Set down exactly the lines of the records from the top to the line containing "left ankle: (82, 198)"; include both.
----
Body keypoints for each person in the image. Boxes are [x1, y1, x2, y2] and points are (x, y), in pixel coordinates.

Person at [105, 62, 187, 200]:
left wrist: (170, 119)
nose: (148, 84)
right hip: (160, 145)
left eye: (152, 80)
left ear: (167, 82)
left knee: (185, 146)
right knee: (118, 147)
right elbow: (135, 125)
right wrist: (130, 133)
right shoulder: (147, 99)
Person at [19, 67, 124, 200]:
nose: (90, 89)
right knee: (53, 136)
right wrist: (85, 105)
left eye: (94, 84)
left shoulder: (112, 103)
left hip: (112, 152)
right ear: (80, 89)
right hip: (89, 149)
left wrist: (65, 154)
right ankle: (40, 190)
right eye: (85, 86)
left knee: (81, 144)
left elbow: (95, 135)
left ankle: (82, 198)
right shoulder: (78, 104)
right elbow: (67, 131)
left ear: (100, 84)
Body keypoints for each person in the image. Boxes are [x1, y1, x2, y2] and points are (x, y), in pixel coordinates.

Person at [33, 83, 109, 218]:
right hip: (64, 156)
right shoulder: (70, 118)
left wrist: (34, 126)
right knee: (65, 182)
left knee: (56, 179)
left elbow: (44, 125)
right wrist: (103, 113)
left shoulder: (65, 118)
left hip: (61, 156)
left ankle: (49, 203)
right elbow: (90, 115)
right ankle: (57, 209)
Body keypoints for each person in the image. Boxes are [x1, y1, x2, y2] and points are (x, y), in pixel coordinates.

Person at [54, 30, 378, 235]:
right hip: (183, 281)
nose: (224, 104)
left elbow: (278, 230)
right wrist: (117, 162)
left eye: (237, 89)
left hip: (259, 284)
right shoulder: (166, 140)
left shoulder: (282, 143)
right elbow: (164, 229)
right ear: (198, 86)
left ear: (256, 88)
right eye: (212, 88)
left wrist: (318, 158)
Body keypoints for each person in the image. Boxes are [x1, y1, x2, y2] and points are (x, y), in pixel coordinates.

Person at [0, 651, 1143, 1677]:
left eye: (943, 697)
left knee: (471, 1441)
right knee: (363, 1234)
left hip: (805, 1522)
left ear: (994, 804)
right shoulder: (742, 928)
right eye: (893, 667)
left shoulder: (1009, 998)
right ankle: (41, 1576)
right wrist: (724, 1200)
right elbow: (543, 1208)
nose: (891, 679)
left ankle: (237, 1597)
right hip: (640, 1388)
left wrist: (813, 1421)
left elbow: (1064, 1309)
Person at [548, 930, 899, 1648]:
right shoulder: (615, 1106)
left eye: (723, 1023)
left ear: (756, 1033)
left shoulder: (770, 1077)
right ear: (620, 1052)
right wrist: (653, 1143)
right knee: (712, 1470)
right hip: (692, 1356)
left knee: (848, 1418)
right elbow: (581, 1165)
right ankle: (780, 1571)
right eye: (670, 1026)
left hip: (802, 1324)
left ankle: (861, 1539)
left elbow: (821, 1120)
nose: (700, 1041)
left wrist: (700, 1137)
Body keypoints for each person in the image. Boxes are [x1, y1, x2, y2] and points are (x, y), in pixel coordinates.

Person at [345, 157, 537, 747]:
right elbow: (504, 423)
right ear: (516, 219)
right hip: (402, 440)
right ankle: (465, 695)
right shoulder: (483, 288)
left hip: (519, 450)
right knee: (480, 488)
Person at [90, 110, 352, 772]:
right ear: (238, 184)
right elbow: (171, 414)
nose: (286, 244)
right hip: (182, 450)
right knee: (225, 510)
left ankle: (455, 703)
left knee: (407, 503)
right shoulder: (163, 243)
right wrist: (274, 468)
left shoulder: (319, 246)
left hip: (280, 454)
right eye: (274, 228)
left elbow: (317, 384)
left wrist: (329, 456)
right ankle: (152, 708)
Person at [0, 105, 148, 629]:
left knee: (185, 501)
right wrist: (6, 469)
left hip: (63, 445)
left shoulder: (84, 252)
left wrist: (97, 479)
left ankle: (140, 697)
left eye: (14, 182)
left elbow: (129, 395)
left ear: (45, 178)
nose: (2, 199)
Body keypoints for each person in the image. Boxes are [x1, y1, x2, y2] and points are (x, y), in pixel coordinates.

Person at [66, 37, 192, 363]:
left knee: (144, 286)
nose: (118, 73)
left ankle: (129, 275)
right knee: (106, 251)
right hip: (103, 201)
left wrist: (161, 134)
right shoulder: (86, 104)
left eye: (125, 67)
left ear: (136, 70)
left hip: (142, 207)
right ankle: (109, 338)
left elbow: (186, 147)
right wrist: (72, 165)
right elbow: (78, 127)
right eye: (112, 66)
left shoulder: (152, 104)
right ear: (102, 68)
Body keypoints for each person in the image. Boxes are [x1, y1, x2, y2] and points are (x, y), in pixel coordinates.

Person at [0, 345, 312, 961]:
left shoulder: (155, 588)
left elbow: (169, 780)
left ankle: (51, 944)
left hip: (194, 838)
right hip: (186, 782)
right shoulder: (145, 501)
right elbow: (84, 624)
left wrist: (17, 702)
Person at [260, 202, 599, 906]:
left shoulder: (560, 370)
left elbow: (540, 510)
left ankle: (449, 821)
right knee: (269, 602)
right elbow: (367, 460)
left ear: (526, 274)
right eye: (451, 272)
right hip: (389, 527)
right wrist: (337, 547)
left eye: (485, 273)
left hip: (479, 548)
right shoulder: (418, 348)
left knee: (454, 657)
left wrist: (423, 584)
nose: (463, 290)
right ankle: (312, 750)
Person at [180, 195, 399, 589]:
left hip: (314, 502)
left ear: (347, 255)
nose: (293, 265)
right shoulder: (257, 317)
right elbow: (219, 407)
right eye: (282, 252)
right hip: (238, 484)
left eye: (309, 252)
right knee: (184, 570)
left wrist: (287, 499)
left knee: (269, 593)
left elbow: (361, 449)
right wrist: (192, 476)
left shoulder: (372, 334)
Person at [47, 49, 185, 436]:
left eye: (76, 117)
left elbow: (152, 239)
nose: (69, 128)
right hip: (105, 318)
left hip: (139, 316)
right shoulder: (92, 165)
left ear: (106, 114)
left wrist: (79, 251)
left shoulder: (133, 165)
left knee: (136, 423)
----
#### Solution to this exercise
Body keypoints for each person in the image. Boxes are [x1, y1, x2, y2] and points are (x, y), in pixel coordinates.

Person at [105, 62, 187, 200]:
left wrist: (170, 119)
nose: (148, 84)
right hip: (160, 145)
left eye: (152, 80)
left ear: (167, 82)
left knee: (185, 146)
right knee: (118, 147)
right elbow: (135, 125)
right wrist: (130, 133)
right shoulder: (147, 99)
Person at [19, 67, 124, 200]:
nose: (90, 89)
right knee: (53, 136)
right wrist: (85, 105)
left eye: (94, 84)
left shoulder: (112, 103)
left hip: (112, 152)
right ear: (80, 89)
right hip: (89, 149)
left wrist: (65, 154)
right ankle: (40, 190)
right eye: (85, 86)
left knee: (81, 144)
left elbow: (95, 135)
left ankle: (82, 198)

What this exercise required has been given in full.